Foi isto exatamente o que pensaram os dois amigos, quando se encontraram na calçada tomando banho de chuva. Tinham ambos dezesseis anos. Tinham também a mesma cabeça e o mesmo pendor para a marginalidade. Já haviam, inclusive, incursionado pelas veredas tortuosas do crime, umas duas ou três vezes. Os dois pensaram exatamente a mesma coisa: o dia estava bom para umas investidas, com o engarrafamento das grandes avenidas e dos cruzamentos. A cidade amanhecera alagada. Chovia desde a madrugada, e quem olhava para as pesadas nuvens que encobriam o sol tinha certeza de que viria mais chuva. Tiveram o mesmo pensamento, ao mesmo tempo. Um olhou para o outro. Olhar de compreensão e de cumplicidade. Pegaram uma bicicleta estacionada embaixo de uma árvore. Foi só o tempo de um assumir a direção e o outro pular na garupa. Zarparam, deixando escapar um grito de guerra, abafado pelo barulho da chuva.
Há alguns dias, a polícia estava de olho neles. Andavam de bicicleta – uma única bicicleta – um levando o outro na garupa. Moravam nas imediações de duas grandes avenidas da cidade, em uma área nobre, que, há décadas, fora ocupada por famílias sem teto. Formavam uma comunidade de má fama, que amedrontava a vizinhança, toda de classe média alta. Era o famoso Campo do Maguari, que, nos últimos anos, vinha perdendo as características de favela e, que, como toda comunidade daquele tipo, misturava trabalhadores honestos com malandros e marginais, que se encarregavam de preservar a má fama do local.
A aventura levou-os ao cruzamento da grande avenida que concentrava o comércio mais chique da cidade com uma artéria menor, mas não menos importante. Estava tudo como haviam imaginado. O trânsito escoando devagar, mais devagar do que a água. Os carros de luxo misturados com os carros populares tentando vencer a enxurrada e provocando ondas que molhavam os transeuntes, os quais nem reclamavam porque já estavam encharcados. Parados nas imediações do sinal, sem camisa, pareciam dois meninos inocentes que aproveitavam a chuva para se divertir. Mas estavam de olho no carro grande azul marinho, que se aproximava, e torciam para que o semáforo fechasse na hora exata. E fechou. Exatamente no momento em que a chuva amainava e os motoristas relaxavam e abriam um pouco o vidro dos carros.
Os dois aproximaram-se preparados para a abordagem. O primeiro tirou de dentro do calção a faca que trazia sempre grudada ao corpo. O outro empunhou um porrete empurrado pela água que escorria na sarjeta. O motorista assustou-se com a pancada forte no vidro do carro, que não resistiu ao impacto. E sentiu o frio da lâmina no ombro. O instinto de sobrevivência e de defesa não lhe permitiu perder tempo. Em um movimento rápido, ele empunhou o revólver meio escondido entre os dois assentos dianteiros e atirou. Atirou meio às tontas, sem mirar.

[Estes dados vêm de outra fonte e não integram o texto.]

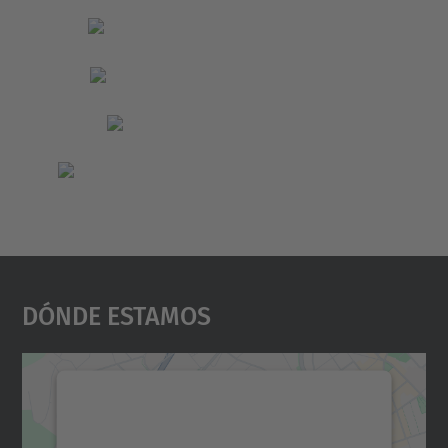
Dónde Estamos
Necesitamos su consentimiento
para cargar el servicio Google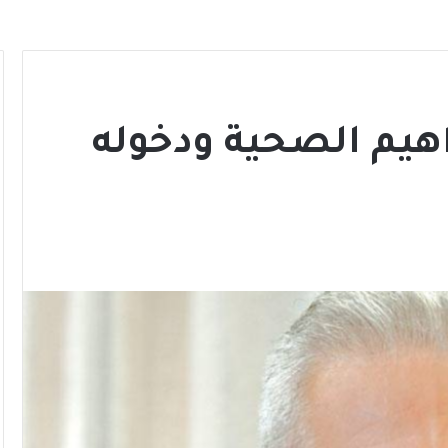
اهيم الصحية ودخوله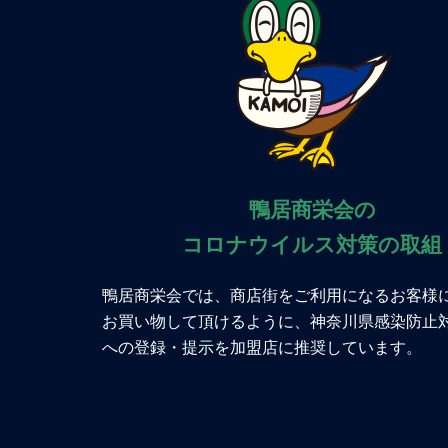
鴨居商栄会の
コロナウイルス対策の取組
鴨居商栄会では、商店街をご利用になるお客様
お買い物して頂けるように、神奈川県感染防止
への登録・提示を加盟店に推奨しています。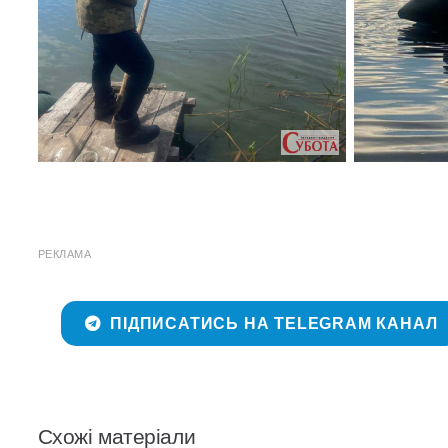
РЕКЛАМА
ПІДПИСАТИСЬ НА TELEGRAM КАНАЛ
Схожі матеріали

Os assaltantes não tiveram tempo de avaliar de onde vinha o tiro. Quando ouviram o estampido, já estavam no chão, o sangue de um misturando-se com o sangue do outro. A bala atravessara a mão do que empunhava a faca e alojara-se no pescoço do outro. O primeiro, segurando a mão pintada de vermelho, chorava de dor e de medo, encostado no muro. O segundo jazia meio inconsciente e não tivera tempo de perceber o que acontecera. Via-se entrando em casa com o amigo, depois do banho de chuva. E a mãe servia-lhes café com leite quente e doce.

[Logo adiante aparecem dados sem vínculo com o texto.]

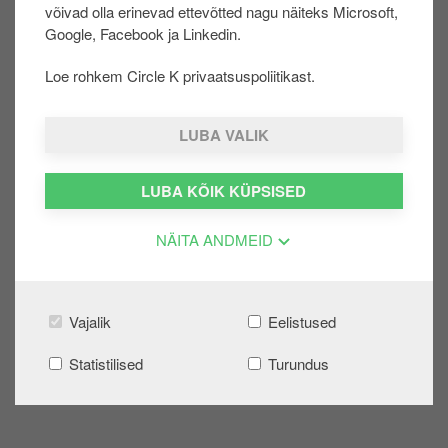
võivad olla erinevad ettevõtted nagu näiteks Microsoft,
u
Google, Facebook ja Linkedin.
u
r
Loe rohkem Circle K privaatsuspoliitikast.
d
e
LUBA VALIK
LUBA KÕIK KÜPSISED
NÄITA ANDMEID
Vajalik
Eelistused
Statistilised
Turundus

Quando a polícia chegou, depois de vencer o mar de água em que a cidade estava transformada, o motorista do carro – um advogado com porte legal de arma – havia ido embora na tentativa de livrar o flagrante. Ao redor dos dois pequenos marginais, uma pequena aglomeração. Eram pessoas que, no íntimo, não lamentavam a reação do motorista. Todo mundo estava cansado da ameaça que pairava em cada esquina, em cada sinal. Os agentes algemaram o garoto alvejado na mão, sem se importar com o sangue que ainda gotejava. Quando se aproximaram do outro, não houve mais necessidade de usar algemas – aquele havia partido com a visão ingênua da mãe amorosa servindo-lhe café com leite doce e quente.